A Will is revocable and amendable during life.  A Will has no legal effect during one’s lifetime and only becomes enforceable at death.  It is also the primary document that allows a parent to elect a guardian for any minor children in the event that both parents are deceased or disabled or disabled. The parties involved in a Will are:

  • Testator.  The individual that creates the Will.

  • Executor or Personal Representative.  The individual(s) and/or corporation(s) empowered to administer the estate.  The Executor collects and inventories probate assets, pays debts, taxes, funeral costs and other eligible expenses, handles claims and disputes, and ultimately distributes the probate assets in accordance with the provisions set forth in the Will.  The actual duties of the Executor vary according to the complexity and scope of the estate assets and the written plan.  
  • Legatee.  An individual and/or entity receiving cash or liquid assets under the terms of a Will.

  • Devisee.  An individual and/or entity receiving real estate under the terms of a Will.

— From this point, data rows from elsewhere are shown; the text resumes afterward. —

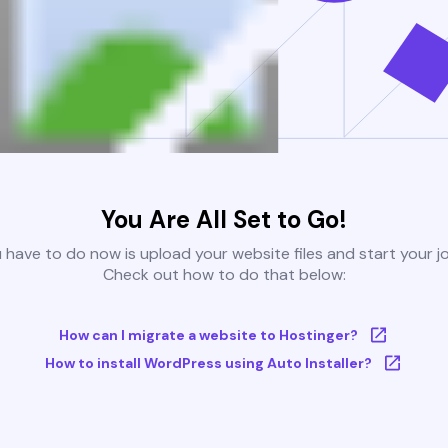
You Are All Set to Go!
u have to do now is upload your website files and start your j
Check out how to do that below:
How can I migrate a website to Hostinger?
How to install WordPress using Auto Installer?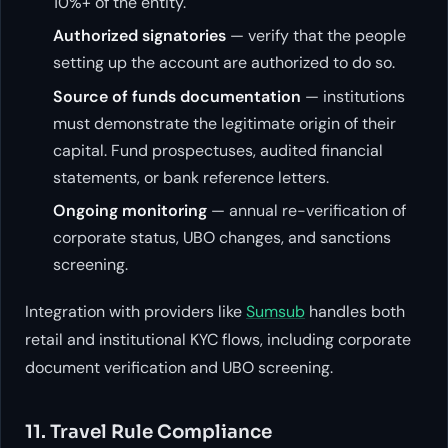
10%+ of the entity.
Authorized signatories
— verify that the people
setting up the account are authorized to do so.
Source of funds documentation
— institutions
must demonstrate the legitimate origin of their
capital. Fund prospectuses, audited financial
statements, or bank reference letters.
Ongoing monitoring
— annual re-verification of
corporate status, UBO changes, and sanctions
screening.
Integration with providers like
Sumsub
handles both
retail and institutional KYC flows, including corporate
document verification and UBO screening.
11. Travel Rule Compliance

  • Guardian of the Person and Estate of Minor Children.  The Guardian of the Person is an individual(s) responsible for the care, custody and upbringing of a minor child.  The Guardian of the Estate is an individual(s) or corporation(s) responsible for the financial affairs of a minor child.  Once a child reaches the age of majority (18 in Illinois), then the Guardians no longer have authority to make decisions on behalf of the child and that child will receive full control over his or her property, unless provisions of the Will state otherwise.  The Guardian of the Person and Estate are often the same individual(s), but this is not required.

TYPES OF WILLS

There are three principal types of Wills that may be created:

  • Outright Will.  This type of Will provides for probate assets to be distributed outright to the legatees and devisees at death.  In Illinois, if the aggregate value of the probate assets exceeds $100,000 or if there is any real estate, then a probate proceeding must be initiated in the Circuit Court (the Probate Court).  If assets are distributed to a minor child, then a guardianship estate in probate court may also be necessary.  The probate court in a guardianship court will give substantial weight to the guardians named in the Will, but is not required to nominate those individual(s) if the court feels that it is not in the best interests of the minor child.
  • Will with Testamentary Trust.  This type of Will may be used when one wants to leave probate assets in trust at death, but does not set up a Revocable Trust.  This type of will is no longer as popular as several decades ago.  With the additional flexibility available with a Will and Revocable Trust together, we generally do not advise clients to use this type of Will, given the relative costs.  A Will with Testamentary Trust(s) is again generally subject to proceedings in probate court if the assets are in excess of $100,000 or there is real estate.  However, if probate assets are distributed to a testamentary trust for the benefit of minor children, then a guardianship estate may be avoided.
  • Pour-Over Will.  This type of Will is used in conjunction with a Revocable Trust.  If the Revocable Trust is properly funded, then a proceeding in probate and/or guardianship court may be avoided.  However, if the Revocable Trust was not fully funded during lifetime, then the Pour-Over Will serves as a “safety net” by instructing the executor to transfer those assets to the Revocable Trust after the testator’s death.  This ensures that all of the estate can be settled as a single, cohesive whole.   However, like all Illinois wills, it does not avoid probate if the aggregate value of the assets passing by the will exceeds $100,000, or if there is any real estate.  Therefore, it is very helpful that all assets be properly titled in the Revocable Trust during lifetime.